Ennis' visit to Jack's parents was one of Lee’s favorite scenes -- “It’s about repression, the thing that’s missing, everything they hold back,” he told Out magazine. Peter McRobbie, who played Jack’s quiet, angry father, John, distinctly recalls the tone of Ledger's voice. The actor hadn’t been particularly familiar with Ledger's work, and he was not expecting such a powerful performance from such a young man.

“I’ll never forget just hearing that voice for the first time,” he said. “It was such a ... you could call it the shock of reality because it was so real and so present.”

“Hearing that voice sort of made me reach for a reality in my character that I might not have found otherwise," he added.

On the day the crew was filming the final scene of the film, when Ennis opens up his closet and stares at the shirts and a photo of Brokeback Mountain, a giddy Ledger walked up to Ossana and grabbed her shoulders from behind.
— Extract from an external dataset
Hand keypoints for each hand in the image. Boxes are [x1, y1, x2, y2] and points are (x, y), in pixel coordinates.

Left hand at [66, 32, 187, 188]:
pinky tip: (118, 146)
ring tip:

He told her they had decided to make a slight alteration to the film.

“I couldn’t imagine what he was talking about,” she said. When they filmed the first take, she saw it right away. The two shirts had been reversed. When Ennis found the shirts, his was inside Jack's. Now, Jack’s shirt was inside his.

To me, that was just such a smart, smart thing,” she said.
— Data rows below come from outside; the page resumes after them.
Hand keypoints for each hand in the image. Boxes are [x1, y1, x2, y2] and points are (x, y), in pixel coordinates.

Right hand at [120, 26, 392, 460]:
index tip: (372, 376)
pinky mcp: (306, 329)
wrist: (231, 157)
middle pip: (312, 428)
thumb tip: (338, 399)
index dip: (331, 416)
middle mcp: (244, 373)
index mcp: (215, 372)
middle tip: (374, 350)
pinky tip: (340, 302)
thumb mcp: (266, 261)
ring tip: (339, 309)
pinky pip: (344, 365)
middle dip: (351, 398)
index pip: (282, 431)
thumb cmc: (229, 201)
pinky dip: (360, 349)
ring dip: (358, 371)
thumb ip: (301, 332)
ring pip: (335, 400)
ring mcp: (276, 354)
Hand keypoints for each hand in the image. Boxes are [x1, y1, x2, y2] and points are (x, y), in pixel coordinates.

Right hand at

“It had the whole force of the movie behind it. It was very, very powerful,” McMurtry agreed.

"Brokeback Mountain" was released to limited audiences in the U.S. on December 9, 2005, roughly eight years after Ossana first read the script. It was more successful than anyone involved could have imagined. A film that had been made for less than $15 million grossed $83 million domestically alone. The movie earned eight Academy Award nominations in 2006, more than any other film that year, and won Best Director, Best Original Score and Best Adapted Screenplay, although it famously missed out on Best Picture, which was given to “Crash.”

But there were people involved in the film that were frustrated by how the movie was interpreted by the public. Both Schamus and Ossana said it was important to consider it a story about homophobia first and foremost, rather than a universal love story. “People can argue over whether they’re bisexual. Who cares?” Ossana asked. “These are two men that fell in love with each other.”

“They just don’t get it.”

- "Brokeback" author Annie Proulx on the public's reaction to the film

Proulx, who wrote the original short story, was particularly irritated after the film came out, telling The Paris Review years later that she wished she had never written the story at all because of how people wished to see it, particularly men.
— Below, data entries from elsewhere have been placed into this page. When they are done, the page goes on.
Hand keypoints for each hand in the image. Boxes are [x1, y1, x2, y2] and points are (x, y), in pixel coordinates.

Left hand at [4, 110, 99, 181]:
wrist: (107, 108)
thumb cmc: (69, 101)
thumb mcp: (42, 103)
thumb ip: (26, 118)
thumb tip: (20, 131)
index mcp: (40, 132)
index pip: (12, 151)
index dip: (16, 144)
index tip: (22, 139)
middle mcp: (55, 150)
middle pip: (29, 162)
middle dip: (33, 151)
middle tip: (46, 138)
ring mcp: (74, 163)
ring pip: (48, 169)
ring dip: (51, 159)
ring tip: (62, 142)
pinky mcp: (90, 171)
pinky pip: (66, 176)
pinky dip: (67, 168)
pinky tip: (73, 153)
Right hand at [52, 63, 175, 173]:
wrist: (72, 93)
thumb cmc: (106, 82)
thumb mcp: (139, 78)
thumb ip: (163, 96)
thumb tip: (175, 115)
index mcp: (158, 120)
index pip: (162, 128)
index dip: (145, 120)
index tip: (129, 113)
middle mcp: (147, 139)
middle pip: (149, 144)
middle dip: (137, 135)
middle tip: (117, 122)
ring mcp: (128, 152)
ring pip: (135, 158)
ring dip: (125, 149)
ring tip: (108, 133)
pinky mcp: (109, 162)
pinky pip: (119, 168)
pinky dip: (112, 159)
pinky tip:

They can’t understand that the story isn’t about Jack and Ennis,” she said. “It’s about homophobia; it’s about a social situation; it’s about a place and a particular mindset and morality. They just don’t get it.”

But the effect of the film was undeniable. Maxwell remembers comforting a weeping man she didn’t know when she first watched the film. McRobbie received letters from fans around the world saying how profoundly the film affected them.

“I think the movie meant a lot to a lot of people and certainly to myself,” Lee said. “I’m glad people are still thinking about it 10 years later.”

The social landscape has changed immensely in the decade since. Americans have become more accepting of the LGBT community. The Supreme Court ruled in June that same-sex marriage is legal under the Constitution. Whether "Brokeback Mountain," a film about two gay cowboys, played any role in that shift really depends on who you ask.

“Well, I’m going to ask you a question,” said Maxwell, herself a gay woman. “Is anybody 10 years later doing an article about 'Crash'?”